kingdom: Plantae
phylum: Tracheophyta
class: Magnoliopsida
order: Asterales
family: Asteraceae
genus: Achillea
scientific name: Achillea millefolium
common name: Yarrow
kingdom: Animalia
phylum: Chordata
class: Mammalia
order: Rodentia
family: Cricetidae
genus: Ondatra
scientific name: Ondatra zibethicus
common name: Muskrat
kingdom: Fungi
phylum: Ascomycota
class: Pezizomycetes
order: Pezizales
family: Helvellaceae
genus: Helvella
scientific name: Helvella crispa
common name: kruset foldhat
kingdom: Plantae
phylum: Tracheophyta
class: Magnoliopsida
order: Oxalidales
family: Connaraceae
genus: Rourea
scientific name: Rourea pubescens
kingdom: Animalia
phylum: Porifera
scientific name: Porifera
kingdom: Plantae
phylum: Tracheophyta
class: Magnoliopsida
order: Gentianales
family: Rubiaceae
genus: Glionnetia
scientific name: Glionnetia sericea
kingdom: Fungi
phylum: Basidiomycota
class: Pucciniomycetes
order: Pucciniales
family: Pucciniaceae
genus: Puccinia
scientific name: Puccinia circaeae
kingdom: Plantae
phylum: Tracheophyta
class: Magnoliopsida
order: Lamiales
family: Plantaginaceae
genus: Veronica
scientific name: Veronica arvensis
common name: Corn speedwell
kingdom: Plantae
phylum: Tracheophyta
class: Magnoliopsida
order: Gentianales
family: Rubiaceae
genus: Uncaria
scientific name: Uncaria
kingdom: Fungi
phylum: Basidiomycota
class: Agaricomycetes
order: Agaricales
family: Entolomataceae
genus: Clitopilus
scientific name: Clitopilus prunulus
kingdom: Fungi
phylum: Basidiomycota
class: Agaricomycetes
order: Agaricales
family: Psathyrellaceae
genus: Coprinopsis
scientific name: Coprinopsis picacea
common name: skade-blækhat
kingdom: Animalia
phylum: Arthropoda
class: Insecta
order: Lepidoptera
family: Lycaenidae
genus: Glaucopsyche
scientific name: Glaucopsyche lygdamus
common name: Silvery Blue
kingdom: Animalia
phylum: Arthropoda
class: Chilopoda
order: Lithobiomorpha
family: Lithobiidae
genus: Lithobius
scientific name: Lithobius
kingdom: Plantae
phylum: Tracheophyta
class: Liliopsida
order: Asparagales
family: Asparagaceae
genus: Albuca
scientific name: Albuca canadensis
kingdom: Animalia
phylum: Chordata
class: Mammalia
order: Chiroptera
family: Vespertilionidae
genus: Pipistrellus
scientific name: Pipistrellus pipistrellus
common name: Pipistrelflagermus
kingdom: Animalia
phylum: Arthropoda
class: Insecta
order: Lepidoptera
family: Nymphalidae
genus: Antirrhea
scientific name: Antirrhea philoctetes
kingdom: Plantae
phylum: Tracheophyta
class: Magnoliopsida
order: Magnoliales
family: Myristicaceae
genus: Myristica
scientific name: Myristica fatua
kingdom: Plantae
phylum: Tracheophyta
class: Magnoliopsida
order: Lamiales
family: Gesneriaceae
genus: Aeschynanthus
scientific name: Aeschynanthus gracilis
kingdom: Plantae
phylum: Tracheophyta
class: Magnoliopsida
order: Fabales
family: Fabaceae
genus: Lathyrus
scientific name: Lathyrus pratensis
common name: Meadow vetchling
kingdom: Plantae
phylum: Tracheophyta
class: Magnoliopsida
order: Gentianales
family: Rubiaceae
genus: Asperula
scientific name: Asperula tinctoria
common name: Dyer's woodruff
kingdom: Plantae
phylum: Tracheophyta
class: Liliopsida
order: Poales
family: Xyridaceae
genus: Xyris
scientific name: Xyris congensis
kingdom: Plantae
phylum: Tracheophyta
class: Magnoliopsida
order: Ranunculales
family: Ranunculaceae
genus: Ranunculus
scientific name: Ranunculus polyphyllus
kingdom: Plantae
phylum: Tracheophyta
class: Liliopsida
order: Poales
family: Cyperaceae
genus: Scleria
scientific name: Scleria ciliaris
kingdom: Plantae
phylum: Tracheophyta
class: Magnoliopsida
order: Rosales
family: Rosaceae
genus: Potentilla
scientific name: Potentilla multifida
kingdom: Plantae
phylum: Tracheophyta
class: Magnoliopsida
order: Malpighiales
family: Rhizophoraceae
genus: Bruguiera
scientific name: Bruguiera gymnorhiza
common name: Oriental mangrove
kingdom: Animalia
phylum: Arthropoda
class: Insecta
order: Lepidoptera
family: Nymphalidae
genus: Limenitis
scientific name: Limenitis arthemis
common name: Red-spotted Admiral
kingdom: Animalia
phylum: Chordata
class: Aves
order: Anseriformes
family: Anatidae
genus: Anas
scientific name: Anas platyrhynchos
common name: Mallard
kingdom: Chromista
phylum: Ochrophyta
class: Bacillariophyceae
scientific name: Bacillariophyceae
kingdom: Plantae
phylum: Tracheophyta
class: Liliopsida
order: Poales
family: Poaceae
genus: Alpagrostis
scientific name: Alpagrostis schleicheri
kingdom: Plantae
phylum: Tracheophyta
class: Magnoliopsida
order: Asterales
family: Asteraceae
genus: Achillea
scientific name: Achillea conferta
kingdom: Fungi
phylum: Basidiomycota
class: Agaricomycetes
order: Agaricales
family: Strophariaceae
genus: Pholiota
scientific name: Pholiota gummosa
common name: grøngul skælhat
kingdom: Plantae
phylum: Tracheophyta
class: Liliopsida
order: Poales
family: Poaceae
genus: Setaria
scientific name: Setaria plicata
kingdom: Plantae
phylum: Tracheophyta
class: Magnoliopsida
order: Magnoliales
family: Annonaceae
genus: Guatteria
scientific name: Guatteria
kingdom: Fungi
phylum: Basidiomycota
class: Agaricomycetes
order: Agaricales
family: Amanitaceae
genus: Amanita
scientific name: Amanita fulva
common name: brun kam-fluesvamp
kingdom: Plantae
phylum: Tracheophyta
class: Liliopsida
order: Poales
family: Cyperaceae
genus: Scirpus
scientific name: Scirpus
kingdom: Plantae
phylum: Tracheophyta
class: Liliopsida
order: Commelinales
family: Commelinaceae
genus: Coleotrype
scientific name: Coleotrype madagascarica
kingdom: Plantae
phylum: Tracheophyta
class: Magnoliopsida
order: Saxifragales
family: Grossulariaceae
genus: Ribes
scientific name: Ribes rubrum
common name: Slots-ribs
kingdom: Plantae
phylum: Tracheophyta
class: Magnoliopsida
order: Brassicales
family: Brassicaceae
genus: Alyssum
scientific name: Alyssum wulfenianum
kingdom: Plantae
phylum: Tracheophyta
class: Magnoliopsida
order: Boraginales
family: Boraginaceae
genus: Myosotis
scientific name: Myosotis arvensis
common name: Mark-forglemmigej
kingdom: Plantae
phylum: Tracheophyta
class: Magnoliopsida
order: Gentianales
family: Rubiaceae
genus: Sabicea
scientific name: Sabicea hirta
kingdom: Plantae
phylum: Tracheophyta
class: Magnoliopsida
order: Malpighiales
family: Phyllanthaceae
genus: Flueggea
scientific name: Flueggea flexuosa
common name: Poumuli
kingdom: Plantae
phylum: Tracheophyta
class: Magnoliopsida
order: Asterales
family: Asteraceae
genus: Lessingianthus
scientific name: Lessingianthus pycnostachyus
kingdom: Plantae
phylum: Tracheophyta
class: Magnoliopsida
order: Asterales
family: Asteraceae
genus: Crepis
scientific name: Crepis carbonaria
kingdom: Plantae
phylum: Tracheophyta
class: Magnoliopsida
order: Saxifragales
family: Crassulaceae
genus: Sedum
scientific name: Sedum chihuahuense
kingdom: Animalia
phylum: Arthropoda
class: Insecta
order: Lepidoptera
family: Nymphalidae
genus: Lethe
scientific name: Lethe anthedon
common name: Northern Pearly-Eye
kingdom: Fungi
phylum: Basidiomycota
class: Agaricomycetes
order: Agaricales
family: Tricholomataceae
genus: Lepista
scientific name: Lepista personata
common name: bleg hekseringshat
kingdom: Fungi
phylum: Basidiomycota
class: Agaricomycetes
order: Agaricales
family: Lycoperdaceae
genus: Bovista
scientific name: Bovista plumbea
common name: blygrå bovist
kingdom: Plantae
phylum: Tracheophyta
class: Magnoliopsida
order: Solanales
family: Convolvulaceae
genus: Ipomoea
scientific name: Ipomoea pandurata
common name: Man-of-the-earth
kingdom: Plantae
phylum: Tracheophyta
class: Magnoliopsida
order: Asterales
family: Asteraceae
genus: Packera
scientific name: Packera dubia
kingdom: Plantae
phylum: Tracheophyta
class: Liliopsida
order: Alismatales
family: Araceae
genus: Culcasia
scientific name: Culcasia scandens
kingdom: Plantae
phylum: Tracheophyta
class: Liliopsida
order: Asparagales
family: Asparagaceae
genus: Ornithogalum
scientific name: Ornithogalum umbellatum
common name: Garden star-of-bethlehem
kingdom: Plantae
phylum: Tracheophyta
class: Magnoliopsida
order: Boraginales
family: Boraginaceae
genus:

━━━━━━━━━━━━━━━━

Put every line of the data above, from the line containing "family: Vespertilionidae" down through the line containing "family: Xyridaceae", into a JSON list of strings, one string per line, leaving out blank lines.

▶ **CORRECT RESPONSE**:
[
  "family: Vespertilionidae",
  "genus: Pipistrellus",
  "scientific name: Pipistrellus pipistrellus",
  "common name: Pipistrelflagermus",
  "kingdom: Animalia",
  "phylum: Arthropoda",
  "class: Insecta",
  "order: Lepidoptera",
  "family: Nymphalidae",
  "genus: Antirrhea",
  "scientific name: Antirrhea philoctetes",
  "kingdom: Plantae",
  "phylum: Tracheophyta",
  "class: Magnoliopsida",
  "order: Magnoliales",
  "family: Myristicaceae",
  "genus: Myristica",
  "scientific name: Myristica fatua",
  "kingdom: Plantae",
  "phylum: Tracheophyta",
  "class: Magnoliopsida",
  "order: Lamiales",
  "family: Gesneriaceae",
  "genus: Aeschynanthus",
  "scientific name: Aeschynanthus gracilis",
  "kingdom: Plantae",
  "phylum: Tracheophyta",
  "class: Magnoliopsida",
  "order: Fabales",
  "family: Fabaceae",
  "genus: Lathyrus",
  "scientific name: Lathyrus pratensis",
  "common name: Meadow vetchling",
  "kingdom: Plantae",
  "phylum: Tracheophyta",
  "class: Magnoliopsida",
  "order: Gentianales",
  "family: Rubiaceae",
  "genus: Asperula",
  "scientific name: Asperula tinctoria",
  "common name: Dyer's woodruff",
  "kingdom: Plantae",
  "phylum: Tracheophyta",
  "class: Liliopsida",
  "order: Poales",
  "family: Xyridaceae"
]